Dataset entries
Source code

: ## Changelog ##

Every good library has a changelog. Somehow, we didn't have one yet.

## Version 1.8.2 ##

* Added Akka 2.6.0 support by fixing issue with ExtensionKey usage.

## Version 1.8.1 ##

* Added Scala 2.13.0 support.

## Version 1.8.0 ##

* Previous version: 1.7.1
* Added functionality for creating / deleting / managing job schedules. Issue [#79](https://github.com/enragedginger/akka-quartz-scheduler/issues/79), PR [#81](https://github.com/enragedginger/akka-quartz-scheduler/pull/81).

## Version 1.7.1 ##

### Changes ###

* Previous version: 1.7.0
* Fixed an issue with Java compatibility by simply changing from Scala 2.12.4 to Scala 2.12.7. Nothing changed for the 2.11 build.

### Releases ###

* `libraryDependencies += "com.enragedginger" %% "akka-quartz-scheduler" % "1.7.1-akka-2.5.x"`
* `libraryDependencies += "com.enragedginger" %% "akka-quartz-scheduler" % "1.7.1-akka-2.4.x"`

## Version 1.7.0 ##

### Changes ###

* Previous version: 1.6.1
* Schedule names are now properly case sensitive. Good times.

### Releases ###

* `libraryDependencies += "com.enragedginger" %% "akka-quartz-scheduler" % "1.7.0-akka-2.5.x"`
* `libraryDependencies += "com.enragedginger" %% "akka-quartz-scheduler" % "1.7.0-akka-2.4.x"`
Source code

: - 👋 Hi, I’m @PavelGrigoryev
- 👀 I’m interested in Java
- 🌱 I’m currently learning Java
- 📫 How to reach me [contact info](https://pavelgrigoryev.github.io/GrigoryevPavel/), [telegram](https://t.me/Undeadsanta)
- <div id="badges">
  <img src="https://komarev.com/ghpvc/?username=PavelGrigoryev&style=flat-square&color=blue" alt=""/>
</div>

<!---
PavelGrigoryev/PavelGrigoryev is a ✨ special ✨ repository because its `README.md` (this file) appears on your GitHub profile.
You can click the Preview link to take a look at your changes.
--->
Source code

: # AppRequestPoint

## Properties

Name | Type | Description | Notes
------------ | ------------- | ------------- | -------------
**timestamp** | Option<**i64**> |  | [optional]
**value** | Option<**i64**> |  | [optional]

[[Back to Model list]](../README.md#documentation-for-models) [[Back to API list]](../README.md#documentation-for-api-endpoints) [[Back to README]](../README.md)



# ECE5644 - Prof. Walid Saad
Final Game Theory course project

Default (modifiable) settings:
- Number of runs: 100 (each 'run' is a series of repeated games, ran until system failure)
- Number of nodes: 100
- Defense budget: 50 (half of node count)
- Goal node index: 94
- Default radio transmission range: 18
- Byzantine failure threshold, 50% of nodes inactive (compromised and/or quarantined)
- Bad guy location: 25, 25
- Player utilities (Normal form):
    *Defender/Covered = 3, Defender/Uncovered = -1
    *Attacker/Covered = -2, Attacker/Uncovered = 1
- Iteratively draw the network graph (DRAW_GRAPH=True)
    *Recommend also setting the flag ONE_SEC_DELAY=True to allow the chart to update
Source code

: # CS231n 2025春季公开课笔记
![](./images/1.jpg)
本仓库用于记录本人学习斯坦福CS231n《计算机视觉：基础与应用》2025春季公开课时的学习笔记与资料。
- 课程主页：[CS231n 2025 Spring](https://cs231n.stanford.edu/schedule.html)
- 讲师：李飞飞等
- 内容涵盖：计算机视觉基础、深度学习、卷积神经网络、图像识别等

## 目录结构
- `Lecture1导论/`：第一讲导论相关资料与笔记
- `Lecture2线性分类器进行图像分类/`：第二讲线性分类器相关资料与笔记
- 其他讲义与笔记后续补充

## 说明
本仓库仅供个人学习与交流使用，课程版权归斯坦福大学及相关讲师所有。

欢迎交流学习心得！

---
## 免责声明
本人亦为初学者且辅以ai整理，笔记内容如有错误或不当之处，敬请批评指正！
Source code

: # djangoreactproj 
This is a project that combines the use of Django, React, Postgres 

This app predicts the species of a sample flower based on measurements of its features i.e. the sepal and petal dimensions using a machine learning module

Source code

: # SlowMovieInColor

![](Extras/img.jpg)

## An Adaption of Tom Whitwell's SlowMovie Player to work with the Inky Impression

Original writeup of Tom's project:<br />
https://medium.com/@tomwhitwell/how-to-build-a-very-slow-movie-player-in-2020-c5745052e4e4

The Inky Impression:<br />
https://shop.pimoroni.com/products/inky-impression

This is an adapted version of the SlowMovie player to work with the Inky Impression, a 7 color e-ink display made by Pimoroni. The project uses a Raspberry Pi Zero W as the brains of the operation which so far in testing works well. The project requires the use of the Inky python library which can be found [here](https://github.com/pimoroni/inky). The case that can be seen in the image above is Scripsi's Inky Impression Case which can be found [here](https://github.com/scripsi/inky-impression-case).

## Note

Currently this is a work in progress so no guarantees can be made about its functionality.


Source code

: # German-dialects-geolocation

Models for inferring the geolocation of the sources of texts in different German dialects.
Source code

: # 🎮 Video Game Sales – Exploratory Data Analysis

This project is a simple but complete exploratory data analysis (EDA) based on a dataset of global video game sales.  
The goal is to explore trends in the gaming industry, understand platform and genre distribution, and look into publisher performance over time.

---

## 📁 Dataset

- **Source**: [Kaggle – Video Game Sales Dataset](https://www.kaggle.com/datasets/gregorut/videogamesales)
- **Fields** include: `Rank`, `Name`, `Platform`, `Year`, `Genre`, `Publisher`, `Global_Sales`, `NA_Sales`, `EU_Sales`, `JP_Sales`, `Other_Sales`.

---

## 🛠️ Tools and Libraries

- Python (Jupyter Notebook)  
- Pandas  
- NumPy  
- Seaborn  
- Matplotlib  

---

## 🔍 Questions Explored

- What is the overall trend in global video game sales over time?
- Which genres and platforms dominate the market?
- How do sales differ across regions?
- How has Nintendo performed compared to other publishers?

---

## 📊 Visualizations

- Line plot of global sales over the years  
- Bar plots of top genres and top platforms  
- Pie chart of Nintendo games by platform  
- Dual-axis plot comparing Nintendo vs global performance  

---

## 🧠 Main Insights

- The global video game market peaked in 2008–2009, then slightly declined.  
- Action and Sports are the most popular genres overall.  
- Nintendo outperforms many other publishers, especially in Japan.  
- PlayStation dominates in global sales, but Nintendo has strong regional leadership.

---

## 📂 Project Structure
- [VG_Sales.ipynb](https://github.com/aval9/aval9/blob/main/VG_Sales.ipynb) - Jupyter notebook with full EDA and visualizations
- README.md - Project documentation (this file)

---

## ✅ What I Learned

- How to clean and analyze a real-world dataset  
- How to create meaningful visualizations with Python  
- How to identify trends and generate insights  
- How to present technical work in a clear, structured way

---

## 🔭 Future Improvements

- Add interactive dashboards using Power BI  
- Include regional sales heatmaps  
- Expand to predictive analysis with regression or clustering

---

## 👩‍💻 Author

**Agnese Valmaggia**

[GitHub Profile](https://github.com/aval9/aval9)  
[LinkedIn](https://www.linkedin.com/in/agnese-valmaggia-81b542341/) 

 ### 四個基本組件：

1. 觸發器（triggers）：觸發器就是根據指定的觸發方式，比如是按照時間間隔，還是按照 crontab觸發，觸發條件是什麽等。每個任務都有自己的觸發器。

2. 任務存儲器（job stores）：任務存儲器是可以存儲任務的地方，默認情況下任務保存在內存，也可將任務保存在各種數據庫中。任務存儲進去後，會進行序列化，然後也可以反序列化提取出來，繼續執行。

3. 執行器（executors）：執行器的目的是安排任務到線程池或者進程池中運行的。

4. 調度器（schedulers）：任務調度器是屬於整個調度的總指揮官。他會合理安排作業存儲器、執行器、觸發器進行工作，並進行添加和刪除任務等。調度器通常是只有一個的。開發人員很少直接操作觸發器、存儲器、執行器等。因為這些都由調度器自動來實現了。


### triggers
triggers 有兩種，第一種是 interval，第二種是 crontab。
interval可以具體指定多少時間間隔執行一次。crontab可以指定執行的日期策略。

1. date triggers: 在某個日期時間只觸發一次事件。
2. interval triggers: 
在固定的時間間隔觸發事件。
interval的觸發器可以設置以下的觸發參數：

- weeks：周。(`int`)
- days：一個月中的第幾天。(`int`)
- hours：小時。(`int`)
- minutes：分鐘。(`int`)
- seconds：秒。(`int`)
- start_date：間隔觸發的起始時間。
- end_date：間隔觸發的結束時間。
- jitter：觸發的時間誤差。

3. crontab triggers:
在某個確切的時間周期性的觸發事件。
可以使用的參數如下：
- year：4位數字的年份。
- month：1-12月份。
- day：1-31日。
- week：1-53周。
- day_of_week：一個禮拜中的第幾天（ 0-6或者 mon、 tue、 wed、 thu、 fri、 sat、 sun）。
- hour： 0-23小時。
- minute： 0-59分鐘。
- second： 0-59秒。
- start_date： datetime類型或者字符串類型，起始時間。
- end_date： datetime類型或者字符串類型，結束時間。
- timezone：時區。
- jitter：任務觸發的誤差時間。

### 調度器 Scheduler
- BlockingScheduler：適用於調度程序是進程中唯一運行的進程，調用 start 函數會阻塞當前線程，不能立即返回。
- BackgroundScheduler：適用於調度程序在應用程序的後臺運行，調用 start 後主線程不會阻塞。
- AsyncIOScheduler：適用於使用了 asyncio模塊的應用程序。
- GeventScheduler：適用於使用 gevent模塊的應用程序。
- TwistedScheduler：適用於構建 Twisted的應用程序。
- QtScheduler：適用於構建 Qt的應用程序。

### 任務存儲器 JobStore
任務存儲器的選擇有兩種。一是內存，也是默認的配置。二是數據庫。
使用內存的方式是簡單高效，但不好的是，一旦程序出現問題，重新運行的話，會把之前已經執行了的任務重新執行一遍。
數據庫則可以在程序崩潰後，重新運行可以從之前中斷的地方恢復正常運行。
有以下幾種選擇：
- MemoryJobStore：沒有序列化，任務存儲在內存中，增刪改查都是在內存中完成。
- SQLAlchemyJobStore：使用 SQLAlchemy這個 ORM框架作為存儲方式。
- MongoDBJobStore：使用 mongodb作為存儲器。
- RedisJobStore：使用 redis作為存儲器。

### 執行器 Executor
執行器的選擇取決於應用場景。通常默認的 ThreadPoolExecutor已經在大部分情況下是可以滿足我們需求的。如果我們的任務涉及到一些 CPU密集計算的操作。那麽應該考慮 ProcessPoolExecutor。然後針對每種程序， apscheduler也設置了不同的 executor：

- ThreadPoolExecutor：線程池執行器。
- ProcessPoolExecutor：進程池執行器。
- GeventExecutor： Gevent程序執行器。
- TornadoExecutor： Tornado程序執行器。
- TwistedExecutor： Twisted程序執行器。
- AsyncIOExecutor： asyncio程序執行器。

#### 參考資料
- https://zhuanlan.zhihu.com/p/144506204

• Work item: Above are the records; from them, give again exactly the lines from the one containing "The Inky Impression:<br />" to the one containing "https://shop.pimoroni.com/products/inky-impression", both lines included, and nothing more.

• Final answer:
The Inky Impression:<br />
https://shop.pimoroni.com/products/inky-impression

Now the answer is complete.